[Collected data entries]
##############################
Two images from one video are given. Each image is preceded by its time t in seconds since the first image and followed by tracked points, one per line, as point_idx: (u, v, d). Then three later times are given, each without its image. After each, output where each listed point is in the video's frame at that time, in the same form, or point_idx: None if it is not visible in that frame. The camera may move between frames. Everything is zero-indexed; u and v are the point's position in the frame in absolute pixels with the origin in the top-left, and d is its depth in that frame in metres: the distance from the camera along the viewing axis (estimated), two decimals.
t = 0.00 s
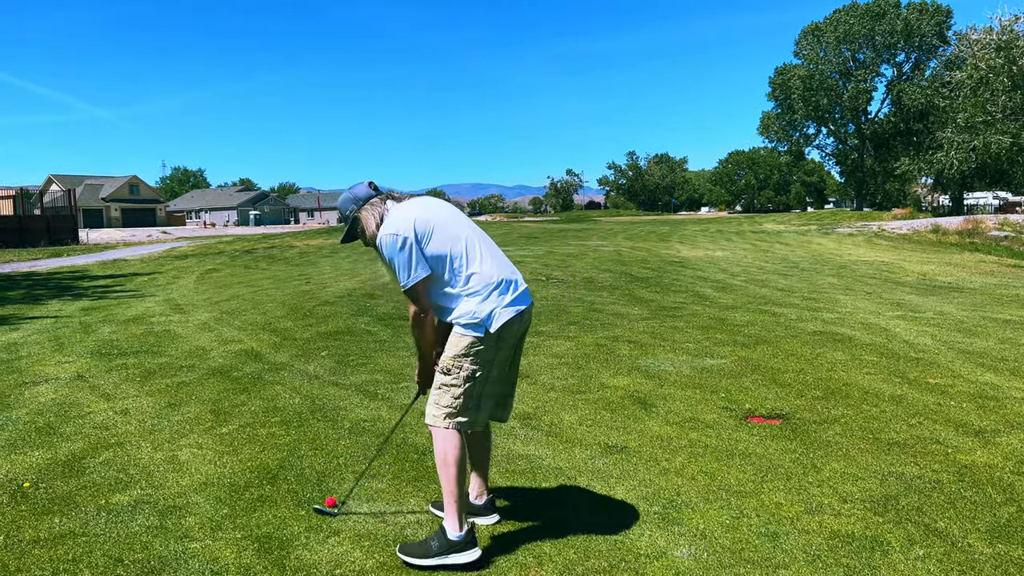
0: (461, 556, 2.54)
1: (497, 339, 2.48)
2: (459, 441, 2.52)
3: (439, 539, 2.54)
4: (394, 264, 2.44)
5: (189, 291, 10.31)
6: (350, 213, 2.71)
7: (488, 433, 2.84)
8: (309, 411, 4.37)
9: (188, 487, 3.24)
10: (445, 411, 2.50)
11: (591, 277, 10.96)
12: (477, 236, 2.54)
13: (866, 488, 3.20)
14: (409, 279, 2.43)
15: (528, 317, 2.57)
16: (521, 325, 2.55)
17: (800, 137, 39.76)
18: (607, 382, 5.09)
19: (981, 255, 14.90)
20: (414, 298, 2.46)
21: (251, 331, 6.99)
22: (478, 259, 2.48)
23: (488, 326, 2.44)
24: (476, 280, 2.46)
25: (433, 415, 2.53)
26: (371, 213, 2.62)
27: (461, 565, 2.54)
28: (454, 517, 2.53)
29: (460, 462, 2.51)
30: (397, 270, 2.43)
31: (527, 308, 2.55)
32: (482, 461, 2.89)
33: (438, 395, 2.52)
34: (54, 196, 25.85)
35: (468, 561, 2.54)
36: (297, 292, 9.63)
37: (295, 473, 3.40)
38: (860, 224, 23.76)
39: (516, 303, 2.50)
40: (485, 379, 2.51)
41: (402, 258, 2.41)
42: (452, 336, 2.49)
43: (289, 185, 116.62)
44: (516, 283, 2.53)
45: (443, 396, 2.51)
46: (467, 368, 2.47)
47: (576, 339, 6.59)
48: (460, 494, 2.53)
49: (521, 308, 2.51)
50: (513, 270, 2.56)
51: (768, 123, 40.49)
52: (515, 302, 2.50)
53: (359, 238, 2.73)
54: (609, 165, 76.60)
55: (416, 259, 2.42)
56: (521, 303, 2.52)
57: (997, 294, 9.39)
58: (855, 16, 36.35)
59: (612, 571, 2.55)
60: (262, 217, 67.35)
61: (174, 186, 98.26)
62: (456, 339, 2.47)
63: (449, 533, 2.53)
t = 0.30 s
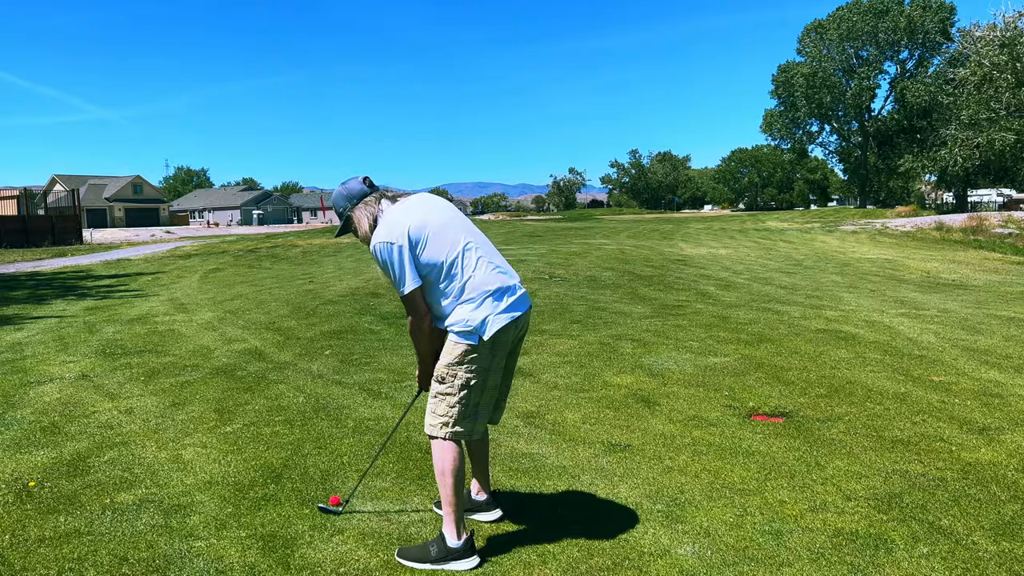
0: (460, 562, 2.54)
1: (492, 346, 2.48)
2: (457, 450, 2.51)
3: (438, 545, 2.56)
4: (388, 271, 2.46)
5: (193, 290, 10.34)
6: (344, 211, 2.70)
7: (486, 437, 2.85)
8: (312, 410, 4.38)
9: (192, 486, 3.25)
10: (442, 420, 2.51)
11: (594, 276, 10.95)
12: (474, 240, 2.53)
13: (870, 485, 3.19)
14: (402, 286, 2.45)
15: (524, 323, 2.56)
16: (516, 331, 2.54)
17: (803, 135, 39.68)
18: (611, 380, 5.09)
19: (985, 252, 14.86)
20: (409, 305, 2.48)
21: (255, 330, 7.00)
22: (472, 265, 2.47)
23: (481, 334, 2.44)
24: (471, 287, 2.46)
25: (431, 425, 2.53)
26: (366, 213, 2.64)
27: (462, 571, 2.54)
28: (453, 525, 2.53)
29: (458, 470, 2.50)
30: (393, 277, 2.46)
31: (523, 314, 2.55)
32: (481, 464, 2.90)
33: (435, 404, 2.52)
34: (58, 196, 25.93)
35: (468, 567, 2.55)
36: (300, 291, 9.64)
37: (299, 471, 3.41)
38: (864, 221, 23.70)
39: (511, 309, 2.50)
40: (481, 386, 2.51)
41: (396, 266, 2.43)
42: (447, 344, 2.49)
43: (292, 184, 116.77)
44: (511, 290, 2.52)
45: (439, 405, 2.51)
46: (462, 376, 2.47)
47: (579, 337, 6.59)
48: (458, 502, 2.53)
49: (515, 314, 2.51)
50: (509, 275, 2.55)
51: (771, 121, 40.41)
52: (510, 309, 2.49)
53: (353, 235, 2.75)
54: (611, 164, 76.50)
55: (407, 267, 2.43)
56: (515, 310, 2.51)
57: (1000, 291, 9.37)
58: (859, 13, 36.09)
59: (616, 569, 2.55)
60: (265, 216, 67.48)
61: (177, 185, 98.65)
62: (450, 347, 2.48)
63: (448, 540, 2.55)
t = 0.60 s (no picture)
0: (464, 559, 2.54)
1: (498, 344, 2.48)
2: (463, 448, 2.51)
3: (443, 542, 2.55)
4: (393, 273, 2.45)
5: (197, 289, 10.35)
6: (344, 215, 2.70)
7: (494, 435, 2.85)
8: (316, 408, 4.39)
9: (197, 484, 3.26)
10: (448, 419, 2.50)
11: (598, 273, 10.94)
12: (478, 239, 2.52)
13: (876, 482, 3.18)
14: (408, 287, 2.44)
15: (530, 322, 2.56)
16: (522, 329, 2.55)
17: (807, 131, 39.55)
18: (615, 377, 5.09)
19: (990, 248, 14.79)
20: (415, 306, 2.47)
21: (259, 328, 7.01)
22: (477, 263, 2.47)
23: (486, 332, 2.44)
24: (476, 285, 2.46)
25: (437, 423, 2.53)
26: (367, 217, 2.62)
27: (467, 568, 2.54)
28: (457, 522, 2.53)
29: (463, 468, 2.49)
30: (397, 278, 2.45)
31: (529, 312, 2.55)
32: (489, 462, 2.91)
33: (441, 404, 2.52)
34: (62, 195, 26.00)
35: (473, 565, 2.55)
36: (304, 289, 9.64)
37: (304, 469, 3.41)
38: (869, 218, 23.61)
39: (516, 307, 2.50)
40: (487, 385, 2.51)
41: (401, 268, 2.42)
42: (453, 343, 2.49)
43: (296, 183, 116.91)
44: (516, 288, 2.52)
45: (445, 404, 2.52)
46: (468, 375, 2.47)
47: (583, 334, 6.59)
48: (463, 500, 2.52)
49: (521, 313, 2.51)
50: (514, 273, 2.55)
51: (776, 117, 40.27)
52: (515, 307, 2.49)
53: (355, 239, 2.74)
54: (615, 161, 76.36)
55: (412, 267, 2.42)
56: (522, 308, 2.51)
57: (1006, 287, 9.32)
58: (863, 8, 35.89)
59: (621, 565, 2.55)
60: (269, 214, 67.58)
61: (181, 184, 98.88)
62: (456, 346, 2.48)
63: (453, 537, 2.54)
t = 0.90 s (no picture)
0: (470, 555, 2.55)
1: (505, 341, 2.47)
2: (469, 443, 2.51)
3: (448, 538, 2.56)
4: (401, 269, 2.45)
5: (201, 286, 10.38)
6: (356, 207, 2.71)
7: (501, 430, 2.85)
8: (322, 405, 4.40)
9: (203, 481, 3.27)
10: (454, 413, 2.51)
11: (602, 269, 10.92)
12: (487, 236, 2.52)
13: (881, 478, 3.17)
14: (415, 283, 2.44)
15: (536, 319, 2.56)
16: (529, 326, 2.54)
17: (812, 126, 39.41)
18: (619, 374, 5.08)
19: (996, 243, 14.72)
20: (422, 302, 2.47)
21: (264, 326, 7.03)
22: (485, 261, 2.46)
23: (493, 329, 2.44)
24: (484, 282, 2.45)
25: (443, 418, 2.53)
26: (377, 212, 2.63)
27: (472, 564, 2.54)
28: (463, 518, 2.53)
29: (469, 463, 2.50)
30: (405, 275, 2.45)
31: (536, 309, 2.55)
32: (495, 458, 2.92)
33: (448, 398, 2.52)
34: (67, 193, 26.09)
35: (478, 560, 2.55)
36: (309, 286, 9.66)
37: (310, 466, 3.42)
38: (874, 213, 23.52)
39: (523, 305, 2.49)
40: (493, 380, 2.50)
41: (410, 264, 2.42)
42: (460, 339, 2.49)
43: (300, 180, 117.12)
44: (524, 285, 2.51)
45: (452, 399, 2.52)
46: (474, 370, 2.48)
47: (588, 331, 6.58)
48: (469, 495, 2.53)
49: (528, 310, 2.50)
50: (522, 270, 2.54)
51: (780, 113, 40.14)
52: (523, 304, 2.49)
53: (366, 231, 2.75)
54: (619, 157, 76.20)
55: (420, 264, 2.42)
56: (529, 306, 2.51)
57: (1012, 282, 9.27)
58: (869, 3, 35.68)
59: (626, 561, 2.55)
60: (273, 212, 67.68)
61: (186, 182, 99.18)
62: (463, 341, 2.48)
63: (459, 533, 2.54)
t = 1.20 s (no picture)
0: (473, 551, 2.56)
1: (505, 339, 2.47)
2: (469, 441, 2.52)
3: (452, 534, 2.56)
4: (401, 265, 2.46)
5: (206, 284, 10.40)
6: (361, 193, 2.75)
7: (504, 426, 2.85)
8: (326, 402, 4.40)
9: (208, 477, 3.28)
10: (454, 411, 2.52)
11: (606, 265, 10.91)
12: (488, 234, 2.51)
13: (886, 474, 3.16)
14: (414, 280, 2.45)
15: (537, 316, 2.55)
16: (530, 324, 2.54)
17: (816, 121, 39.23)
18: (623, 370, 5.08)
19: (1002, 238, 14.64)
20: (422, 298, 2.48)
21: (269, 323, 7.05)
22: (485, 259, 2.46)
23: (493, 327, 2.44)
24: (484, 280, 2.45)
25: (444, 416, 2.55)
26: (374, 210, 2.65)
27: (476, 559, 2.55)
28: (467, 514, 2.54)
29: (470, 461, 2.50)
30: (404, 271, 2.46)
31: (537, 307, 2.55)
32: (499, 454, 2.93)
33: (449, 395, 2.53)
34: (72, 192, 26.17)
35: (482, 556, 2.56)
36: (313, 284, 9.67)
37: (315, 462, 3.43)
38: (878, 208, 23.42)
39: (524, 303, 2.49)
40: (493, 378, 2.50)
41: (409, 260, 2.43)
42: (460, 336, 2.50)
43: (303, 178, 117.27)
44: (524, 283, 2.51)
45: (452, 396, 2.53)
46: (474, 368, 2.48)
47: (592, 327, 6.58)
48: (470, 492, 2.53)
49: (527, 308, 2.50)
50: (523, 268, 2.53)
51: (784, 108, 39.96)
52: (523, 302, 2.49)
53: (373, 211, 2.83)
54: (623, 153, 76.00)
##############################
[What is required]
Your reply should hold nothing but the lines above, from the one containing "31: (527, 308, 2.55)" to the one containing "37: (299, 471, 3.41)", reproduced exactly minus the pictures.

[Answer]
31: (527, 308, 2.55)
32: (482, 461, 2.89)
33: (438, 395, 2.52)
34: (54, 196, 25.85)
35: (468, 561, 2.54)
36: (297, 292, 9.63)
37: (295, 473, 3.40)
38: (860, 224, 23.76)
39: (516, 303, 2.50)
40: (485, 379, 2.51)
41: (402, 258, 2.41)
42: (452, 336, 2.49)
43: (289, 185, 116.62)
44: (516, 283, 2.53)
45: (443, 396, 2.51)
46: (467, 368, 2.47)
47: (576, 339, 6.59)
48: (460, 494, 2.53)
49: (521, 308, 2.51)
50: (513, 270, 2.56)
51: (768, 123, 40.49)
52: (515, 302, 2.50)
53: (359, 238, 2.73)
54: (609, 165, 76.60)
55: (416, 259, 2.42)
56: (521, 303, 2.52)
57: (997, 294, 9.39)
58: (855, 16, 36.35)
59: (612, 571, 2.55)
60: (262, 217, 67.35)
61: (174, 186, 98.26)
62: (456, 339, 2.47)
63: (449, 533, 2.53)
t = 0.30 s
0: (460, 562, 2.54)
1: (492, 346, 2.48)
2: (457, 450, 2.51)
3: (438, 545, 2.56)
4: (388, 271, 2.46)
5: (193, 290, 10.34)
6: (344, 211, 2.70)
7: (486, 437, 2.85)
8: (312, 410, 4.38)
9: (192, 486, 3.25)
10: (442, 420, 2.51)
11: (594, 276, 10.95)
12: (474, 240, 2.53)
13: (870, 485, 3.19)
14: (402, 286, 2.45)
15: (524, 323, 2.56)
16: (516, 331, 2.54)
17: (803, 135, 39.68)
18: (611, 380, 5.09)
19: (985, 252, 14.86)
20: (409, 305, 2.48)
21: (255, 330, 7.00)
22: (472, 265, 2.47)
23: (481, 334, 2.44)
24: (471, 287, 2.46)
25: (431, 425, 2.53)
26: (366, 213, 2.64)
27: (462, 571, 2.54)
28: (453, 525, 2.53)
29: (458, 470, 2.50)
30: (393, 277, 2.46)
31: (523, 314, 2.55)
32: (481, 464, 2.90)
33: (435, 404, 2.52)
34: (58, 196, 25.93)
35: (468, 567, 2.55)
36: (300, 291, 9.64)
37: (299, 471, 3.41)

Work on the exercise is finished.